Clause A5. The method of any of Clauses A1 to A4, wherein exposing the adhesive to the electromagnetic energy comprises exposing the adhesive to a light having a light intensity of about 800 mW/cm2 to about 10,000 mW/cm2.
Clause A6. The method of any of Clauses A1 to A4, wherein the apparel product is selected from the group consisting of a shirt, a pant, a skirt, a coat, a dress, a sweater, a body suit, and combinations thereof.
Clause A7. The method of any of Clauses A1 to A6, wherein the major component comprises a material selected from a polyester, a polyamide, a cotton, mixtures thereof, and combinations thereof.
Clause A8. The method of any of Clauses A1 to A7, wherein the adhesive has a T-peel strength of about 5 N/cm to about 100 N/cm.
Clause A9. The method of any of Clauses A1 to A8, wherein the azobenzene moiety is bonded to a monomeric unit of the polymer, the monomeric unit selected from the group consisting of an acrylamide, an acrylic acid, a methyl acrylate, a 2-hydroxyethyl methacrylate, and combinations thereof.
Clause A10. The method of any of Clauses A1 to A9, wherein the azobenzene moiety is bonded to a monomeric unit, the monomeric unit further comprising a substituent selected from the group consisting of a methyl, an ethyl, an n-propyl, an isopropyl, an n-butyl, an isobutyl, a sec-butyl, a tert butyl, a pentyl, a cyclopentyl, a hexyl, a cyclohexyl, an isohexyl, a dodecyl, an octadecyl, an adamantyl, and combinations thereof.
Clause A11. The method of any of Clauses A1 to A11, wherein the electromagnetic energy is a light having a wavelength of about 100 nm to about 400 nm.
Clause A12. The method of any of Clauses A1 to A11, further comprising sorting the separated major component and the minor component.
Clause A13. The method of any of Clauses A1 to A12, further comprising separating a second minor component from the major component.
Clause A14. The method of any of Clauses A1 to A13, further comprising separating the adhesive from the major component or the minor component, further comprising applying a centrifugal force to the apparel product at a rotational speed of about 500 rpm to about 1,000 rpm.
Clause A15. The method of any of Clauses A1 to A14, wherein the polymer comprises a first monomeric unit comprising the cyclodextrin moiety non-covalently bonded to a second monomeric unit comprising the azobenzene moiety, wherein exposing the adhesive to the electromagnetic energy weakens the non-covalent bond between the first and second monomeric unit.

Extracted information:

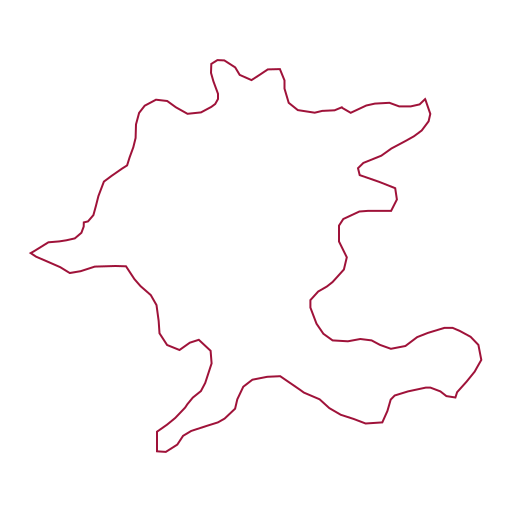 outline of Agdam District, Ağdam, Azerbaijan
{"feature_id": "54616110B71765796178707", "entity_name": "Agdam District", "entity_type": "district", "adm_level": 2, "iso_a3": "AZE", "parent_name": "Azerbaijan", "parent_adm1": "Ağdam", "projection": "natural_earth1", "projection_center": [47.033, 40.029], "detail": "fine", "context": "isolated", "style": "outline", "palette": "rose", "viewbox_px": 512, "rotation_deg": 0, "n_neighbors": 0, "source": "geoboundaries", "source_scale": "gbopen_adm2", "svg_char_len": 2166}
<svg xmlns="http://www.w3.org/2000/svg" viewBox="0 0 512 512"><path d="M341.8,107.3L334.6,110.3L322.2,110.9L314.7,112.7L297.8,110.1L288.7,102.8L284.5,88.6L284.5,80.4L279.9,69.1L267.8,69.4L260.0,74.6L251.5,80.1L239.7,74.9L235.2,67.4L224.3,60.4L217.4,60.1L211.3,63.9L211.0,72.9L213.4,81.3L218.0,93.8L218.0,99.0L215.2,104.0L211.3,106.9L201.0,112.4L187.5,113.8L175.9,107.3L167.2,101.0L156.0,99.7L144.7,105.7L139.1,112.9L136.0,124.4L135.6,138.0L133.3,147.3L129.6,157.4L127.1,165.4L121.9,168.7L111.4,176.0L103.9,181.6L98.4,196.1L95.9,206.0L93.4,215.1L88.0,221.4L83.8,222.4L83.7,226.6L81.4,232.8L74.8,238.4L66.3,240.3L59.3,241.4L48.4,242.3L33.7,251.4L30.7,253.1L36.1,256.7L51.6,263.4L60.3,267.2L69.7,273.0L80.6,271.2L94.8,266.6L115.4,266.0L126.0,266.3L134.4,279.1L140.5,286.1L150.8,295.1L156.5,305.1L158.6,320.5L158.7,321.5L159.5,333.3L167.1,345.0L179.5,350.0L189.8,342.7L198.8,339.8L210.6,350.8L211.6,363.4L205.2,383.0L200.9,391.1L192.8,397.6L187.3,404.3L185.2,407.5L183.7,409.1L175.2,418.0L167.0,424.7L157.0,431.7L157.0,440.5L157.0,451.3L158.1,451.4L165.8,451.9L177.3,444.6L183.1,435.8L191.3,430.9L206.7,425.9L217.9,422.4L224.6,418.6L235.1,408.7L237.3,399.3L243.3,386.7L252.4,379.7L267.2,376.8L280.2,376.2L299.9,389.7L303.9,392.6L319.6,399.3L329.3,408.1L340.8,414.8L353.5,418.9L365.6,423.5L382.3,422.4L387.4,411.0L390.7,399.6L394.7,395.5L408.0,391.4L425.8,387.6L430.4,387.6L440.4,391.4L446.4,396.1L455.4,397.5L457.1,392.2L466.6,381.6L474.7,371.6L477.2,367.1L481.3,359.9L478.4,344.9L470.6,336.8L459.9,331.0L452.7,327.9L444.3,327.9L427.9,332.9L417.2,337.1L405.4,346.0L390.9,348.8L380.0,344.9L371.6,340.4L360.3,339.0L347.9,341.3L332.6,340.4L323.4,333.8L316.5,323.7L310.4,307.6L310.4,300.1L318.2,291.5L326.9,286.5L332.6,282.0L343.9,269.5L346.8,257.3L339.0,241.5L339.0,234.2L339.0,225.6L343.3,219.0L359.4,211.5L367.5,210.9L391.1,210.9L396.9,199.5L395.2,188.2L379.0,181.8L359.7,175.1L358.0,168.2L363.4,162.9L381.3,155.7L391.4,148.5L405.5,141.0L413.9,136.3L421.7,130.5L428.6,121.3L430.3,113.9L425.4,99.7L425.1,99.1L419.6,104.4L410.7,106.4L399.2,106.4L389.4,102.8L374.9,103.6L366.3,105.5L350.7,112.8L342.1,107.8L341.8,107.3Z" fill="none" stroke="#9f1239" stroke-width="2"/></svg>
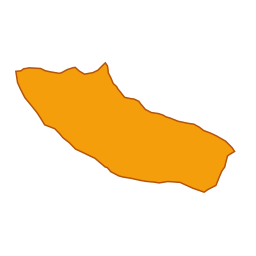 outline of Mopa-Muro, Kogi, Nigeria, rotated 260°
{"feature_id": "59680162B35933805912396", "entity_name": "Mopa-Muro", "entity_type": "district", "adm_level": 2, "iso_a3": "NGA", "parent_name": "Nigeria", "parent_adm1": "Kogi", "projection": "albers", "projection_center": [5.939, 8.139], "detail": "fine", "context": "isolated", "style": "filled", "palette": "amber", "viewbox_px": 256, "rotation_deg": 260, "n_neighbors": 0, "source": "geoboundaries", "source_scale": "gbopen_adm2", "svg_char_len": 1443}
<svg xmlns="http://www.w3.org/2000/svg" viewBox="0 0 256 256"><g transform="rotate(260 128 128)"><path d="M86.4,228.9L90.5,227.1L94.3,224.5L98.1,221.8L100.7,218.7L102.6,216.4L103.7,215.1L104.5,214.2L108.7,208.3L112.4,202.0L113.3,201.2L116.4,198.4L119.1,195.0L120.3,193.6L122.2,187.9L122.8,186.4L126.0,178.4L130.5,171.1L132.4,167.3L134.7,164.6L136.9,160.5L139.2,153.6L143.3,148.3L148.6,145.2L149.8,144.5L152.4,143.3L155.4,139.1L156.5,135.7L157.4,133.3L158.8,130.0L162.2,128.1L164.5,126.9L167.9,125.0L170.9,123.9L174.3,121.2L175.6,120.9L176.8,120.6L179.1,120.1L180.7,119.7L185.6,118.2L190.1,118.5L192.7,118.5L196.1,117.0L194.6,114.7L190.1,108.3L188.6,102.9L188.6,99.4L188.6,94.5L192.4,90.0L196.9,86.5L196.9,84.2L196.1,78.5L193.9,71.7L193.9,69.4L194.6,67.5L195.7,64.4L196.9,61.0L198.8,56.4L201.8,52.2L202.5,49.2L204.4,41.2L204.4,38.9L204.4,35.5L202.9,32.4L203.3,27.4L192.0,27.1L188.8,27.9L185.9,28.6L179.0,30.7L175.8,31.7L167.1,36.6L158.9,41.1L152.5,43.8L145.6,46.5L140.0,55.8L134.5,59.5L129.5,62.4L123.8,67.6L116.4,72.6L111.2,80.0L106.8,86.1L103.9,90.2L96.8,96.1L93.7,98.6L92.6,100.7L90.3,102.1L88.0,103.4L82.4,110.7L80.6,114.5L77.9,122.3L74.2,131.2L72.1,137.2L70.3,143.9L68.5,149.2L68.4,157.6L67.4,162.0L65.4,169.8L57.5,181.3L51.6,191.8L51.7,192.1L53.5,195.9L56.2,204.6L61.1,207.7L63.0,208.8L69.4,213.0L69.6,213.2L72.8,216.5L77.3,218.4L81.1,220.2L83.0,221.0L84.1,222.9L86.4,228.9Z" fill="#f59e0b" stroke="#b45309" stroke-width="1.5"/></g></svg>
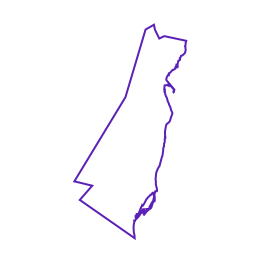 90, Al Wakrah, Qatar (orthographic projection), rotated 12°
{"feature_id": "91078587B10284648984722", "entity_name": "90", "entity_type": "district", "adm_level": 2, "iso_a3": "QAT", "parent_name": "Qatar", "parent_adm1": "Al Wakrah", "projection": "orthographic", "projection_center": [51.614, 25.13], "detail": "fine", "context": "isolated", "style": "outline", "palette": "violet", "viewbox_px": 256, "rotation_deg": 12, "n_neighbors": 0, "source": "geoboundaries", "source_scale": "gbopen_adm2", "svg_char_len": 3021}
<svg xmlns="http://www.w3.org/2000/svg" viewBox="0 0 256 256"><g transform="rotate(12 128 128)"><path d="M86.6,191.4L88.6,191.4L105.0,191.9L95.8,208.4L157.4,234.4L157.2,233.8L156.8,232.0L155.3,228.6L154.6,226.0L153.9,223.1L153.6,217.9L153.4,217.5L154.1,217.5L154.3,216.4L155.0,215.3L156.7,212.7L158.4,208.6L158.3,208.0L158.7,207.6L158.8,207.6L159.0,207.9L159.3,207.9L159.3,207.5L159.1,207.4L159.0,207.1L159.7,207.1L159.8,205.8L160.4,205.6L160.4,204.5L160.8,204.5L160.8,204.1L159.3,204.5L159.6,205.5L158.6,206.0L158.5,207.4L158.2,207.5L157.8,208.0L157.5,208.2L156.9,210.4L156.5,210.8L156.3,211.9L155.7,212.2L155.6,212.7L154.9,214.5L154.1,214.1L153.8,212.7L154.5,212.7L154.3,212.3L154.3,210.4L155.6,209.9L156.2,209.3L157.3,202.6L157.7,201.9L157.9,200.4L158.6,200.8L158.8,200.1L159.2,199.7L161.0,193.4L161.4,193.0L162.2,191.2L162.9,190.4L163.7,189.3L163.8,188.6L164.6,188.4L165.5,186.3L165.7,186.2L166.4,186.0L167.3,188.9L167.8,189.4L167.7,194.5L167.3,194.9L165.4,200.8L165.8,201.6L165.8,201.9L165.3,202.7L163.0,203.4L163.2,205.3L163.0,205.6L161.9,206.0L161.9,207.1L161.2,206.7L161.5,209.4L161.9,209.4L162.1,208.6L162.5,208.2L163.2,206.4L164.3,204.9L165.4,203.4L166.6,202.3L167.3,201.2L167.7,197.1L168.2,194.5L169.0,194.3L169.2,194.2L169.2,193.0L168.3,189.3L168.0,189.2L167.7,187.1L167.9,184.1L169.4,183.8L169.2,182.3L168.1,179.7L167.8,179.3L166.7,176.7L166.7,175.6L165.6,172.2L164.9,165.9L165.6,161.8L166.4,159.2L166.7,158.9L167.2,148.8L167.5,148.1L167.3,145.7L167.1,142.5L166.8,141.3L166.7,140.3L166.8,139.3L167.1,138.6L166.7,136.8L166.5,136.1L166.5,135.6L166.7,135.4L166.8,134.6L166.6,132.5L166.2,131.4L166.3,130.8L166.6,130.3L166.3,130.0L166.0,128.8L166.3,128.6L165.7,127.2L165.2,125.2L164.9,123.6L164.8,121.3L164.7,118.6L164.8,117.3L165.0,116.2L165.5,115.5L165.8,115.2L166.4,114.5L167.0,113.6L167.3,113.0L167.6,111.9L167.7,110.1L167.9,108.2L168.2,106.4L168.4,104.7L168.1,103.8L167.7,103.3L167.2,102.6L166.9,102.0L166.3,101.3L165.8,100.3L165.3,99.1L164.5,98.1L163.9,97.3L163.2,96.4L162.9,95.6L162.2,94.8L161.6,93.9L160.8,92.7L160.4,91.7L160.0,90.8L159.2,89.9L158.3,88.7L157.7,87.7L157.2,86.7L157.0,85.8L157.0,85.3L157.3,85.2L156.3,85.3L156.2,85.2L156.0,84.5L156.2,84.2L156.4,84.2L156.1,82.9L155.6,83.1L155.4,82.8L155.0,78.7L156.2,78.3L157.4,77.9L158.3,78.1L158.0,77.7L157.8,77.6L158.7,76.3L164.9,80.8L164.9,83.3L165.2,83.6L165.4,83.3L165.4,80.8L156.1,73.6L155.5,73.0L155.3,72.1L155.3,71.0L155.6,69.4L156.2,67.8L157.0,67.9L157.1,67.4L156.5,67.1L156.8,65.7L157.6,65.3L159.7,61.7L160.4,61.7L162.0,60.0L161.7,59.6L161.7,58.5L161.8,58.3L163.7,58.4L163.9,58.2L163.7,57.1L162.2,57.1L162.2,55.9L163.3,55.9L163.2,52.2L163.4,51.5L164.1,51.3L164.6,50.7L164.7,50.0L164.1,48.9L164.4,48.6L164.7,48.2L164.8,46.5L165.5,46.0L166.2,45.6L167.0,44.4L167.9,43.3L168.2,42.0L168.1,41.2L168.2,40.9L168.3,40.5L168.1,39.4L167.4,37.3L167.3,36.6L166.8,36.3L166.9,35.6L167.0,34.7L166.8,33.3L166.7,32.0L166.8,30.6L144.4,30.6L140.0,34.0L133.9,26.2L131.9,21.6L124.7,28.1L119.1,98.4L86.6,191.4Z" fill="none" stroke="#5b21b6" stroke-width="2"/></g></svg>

Challenge 1:
In the patent clauses, what T-peel strength does the adhesive have?
Challenge 2:
Pick out every line of the records that contains the string "context". Case counts.

Written answer 1:
About 5 N/cm to about 100 N/cm.

Written answer 2:
{"feature_id": "54616110B71765796178707", "entity_name": "Agdam District", "entity_type": "district", "adm_level": 2, "iso_a3": "AZE", "parent_name": "Azerbaijan", "parent_adm1": "Ağdam", "projection": "natural_earth1", "projection_center": [47.033, 40.029], "detail": "fine", "context": "isolated", "style": "outline", "palette": "rose", "viewbox_px": 512, "rotation_deg": 0, "n_neighbors": 0, "source": "geoboundaries", "source_scale": "gbopen_adm2", "svg_char_len": 2166}
{"feature_id": "59680162B35933805912396", "entity_name": "Mopa-Muro", "entity_type": "district", "adm_level": 2, "iso_a3": "NGA", "parent_name": "Nigeria", "parent_adm1": "Kogi", "projection": "albers", "projection_center": [5.939, 8.139], "detail": "fine", "context": "isolated", "style": "filled", "palette": "amber", "viewbox_px": 256, "rotation_deg": 260, "n_neighbors": 0, "source": "geoboundaries", "source_scale": "gbopen_adm2", "svg_char_len": 1443}
{"feature_id": "91078587B10284648984722", "entity_name": "90", "entity_type": "district", "adm_level": 2, "iso_a3": "QAT", "parent_name": "Qatar", "parent_adm1": "Al Wakrah", "projection": "orthographic", "projection_center": [51.614, 25.13], "detail": "fine", "context": "isolated", "style": "outline", "palette": "violet", "viewbox_px": 256, "rotation_deg": 12, "n_neighbors": 0, "source": "geoboundaries", "source_scale": "gbopen_adm2", "svg_char_len": 3021}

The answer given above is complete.